ACTIVITY:
Word for word, restate the lines of the material below from its first line through the one containing "Student will: |". Omit the rest.

SUPPLIED DATA:
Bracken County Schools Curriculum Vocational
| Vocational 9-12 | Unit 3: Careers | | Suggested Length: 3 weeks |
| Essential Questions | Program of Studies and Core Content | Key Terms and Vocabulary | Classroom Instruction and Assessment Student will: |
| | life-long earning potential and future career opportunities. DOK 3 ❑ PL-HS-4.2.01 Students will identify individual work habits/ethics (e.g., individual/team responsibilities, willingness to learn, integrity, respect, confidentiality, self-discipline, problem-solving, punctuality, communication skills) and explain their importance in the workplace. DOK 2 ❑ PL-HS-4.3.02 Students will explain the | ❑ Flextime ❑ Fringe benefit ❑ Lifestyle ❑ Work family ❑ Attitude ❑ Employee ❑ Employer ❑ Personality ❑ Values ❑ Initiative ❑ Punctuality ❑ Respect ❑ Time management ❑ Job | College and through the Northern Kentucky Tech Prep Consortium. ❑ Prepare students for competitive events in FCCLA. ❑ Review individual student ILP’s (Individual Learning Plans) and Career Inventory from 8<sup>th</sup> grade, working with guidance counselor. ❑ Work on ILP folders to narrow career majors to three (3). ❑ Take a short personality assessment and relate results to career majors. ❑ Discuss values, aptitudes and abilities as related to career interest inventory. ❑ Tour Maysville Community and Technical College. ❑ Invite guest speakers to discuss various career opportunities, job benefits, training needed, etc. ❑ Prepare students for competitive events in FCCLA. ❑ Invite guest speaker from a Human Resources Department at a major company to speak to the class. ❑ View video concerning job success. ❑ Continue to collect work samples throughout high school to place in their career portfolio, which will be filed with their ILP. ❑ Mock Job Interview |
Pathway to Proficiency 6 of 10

YOUR RESPONSE:
Bracken County Schools Curriculum Vocational
| Vocational 9-12 | Unit 3: Careers | | Suggested Length: 3 weeks |
| Essential Questions | Program of Studies and Core Content | Key Terms and Vocabulary | Classroom Instruction and Assessment Student will: |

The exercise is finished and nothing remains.